CASPER, Wyo. (AP) — For many Native American tribes in the West, the Fort Laramie Treaty of 1868 stands out in a list of broken agreements. It wasn't the treaty that was so bad. Settlers and soldiers were pressing deeper into Indian lands in a rapid expansion of the U.S., and the Fort Laramie treaty offered a deal for survival, for sovereignty and a government-to-government relationship with the United States. Then it was broken.
At the Fort Laramie National Historic Site in Goshen County, a commemoration of the signing of the 1868 Fort Laramie treaty includes exhibits, demonstrations and a series of talks on the history of the treaty through Tuesday, the Casper Star-Tribune reported Saturday. There will be Native American food, dances and trips across the river to the site of the signing. Some tribal members will be camping out at the fort during the event, recreating what their families did 150 years ago.
But it's not a celebration for native groups.
"This is the treaty that my nation looks to as the definitive treaty between the United States and the Lakota," said Jeffrey Means, a professor of Native American history at the University of Wyoming and an enrolled member of the Oglala Sioux Tribe. "It created this expectation for the Lakota especially, but also for all these other tribes that were involved, that this was their land."

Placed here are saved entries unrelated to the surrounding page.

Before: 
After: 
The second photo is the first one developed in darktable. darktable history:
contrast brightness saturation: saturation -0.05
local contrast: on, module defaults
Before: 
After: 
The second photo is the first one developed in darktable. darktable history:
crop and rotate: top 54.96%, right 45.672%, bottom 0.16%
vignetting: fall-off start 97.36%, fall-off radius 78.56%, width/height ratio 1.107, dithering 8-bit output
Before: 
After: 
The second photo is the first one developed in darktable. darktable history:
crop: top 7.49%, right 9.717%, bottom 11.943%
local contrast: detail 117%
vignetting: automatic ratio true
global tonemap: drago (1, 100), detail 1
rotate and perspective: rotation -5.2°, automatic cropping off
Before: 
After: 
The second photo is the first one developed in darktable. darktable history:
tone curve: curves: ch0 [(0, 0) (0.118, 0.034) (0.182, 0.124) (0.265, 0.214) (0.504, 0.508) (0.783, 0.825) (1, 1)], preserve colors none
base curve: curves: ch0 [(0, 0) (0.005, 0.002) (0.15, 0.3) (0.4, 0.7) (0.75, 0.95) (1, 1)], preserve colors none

But the two sides didn't view the agreement the same.
"The Lakota saw the United States as entering into an agreement where this land would be the native nations," he said. "The U.S. saw (reservations) as temporary.... They were supposed to be temporary until the Native Americans either died or were assimilated into U.S. culture."
Wyoming today holds a mixed view of this history, said Sen. Affie Ellis. The Republican representing Cheyenne is a member of the Navajo tribe.
Some Wyomingites know quite a bit about the Fort Laramie Treaty and the history of the tribes in the state. Others know very little.
"Certainly there are some people who are very unaware of that history and often refer to native people as relics of the past," she said.
Ellis introduced a joint resolution in the Senate during the legislative session to commemorate the Fort Laramie Treaty. The bill, which started in the Select Committee on Tribal Relations, laid out a measured take on the historical context of the treaty, the fort and the U.S. government. It notes the convergence of cultures at Fort Laramie and persistence of the tribes as part of the country's development, but is cautious to avoid assigning blame for the wars or the erosion of the treaty.
Ellis said she didn't want to make people today feel guilty about the past, but to understand it.
The treaty is a mixed bag as well. On the one hand, treaties established a government-to-government relationship that continues today, she said.
But there is another way to look at the treaty period.
"They mark the end of a way of life for a lot of tribal people," she said.
Devin Oldman, deputy director of the Northern Arapaho Tribal Historic Preservation Office, said the tribes don't set much store by the commemoration bill. Also this legislative session, senators approved a bill to reduce tribal review of historic sites before oil and gas development if they're found on private land.
The issue has arisen largely in eastern Wyoming in recent years, and many of the landowners affected view tribal consultation as trespass on their property rights. For the tribes, blocking examination of tribal sites and potential protections from development is a trespass on their rights under federal law.
The bill failed to make it through the House.
"I guess it's a statement on behalf of Wyoming of their views of our treaty rights," Oldman said of the legislation. "It's kind of hypocritical to turn around and pass a bill commemorating something that they don't honor today."
The Treaty of Fort Laramie was broken in small and large ways after it was signed. By the early 1870s, an economic depression had spurred a rush for more resources in the country. Rumors of gold in the Black Hills made the Indian land protected under the treaty infinitely more attractive to the U.S. government, said Means, the UW professor.
In order to get to Indian land, the government would have needed a three-fourths vote from all adult Lakota men. Along with various treaty obligations, the Northwest Ordinance — adopted in 1787 by the Second Continental Congress — barred seizure of Indian lands outside of just trade or a just war.
So the U.S. began manufacturing a war, Means said. The Black Hills were taken. The wars continued until a number of Native American heroes, like Crazy Horse and Sitting Bull, had surrendered or gone into exile.
"All of these things are counter to the treaty of 1868," Means said.
What was gained in the Treaty of Fort Laramie was lost to history. For some, the events this weekend at the fort commemorate an agreement that is still in default, and where feasible should be honored today, he said.
For others it's a reminder of what Native American life was before the treaty, before the war ended, before the reservations and boarding schools that sapped so much of Native American history from memory.
"That's why the treaty is important to us," said Oldman, from Wind River. "It reminds us of a time in our history when we were free."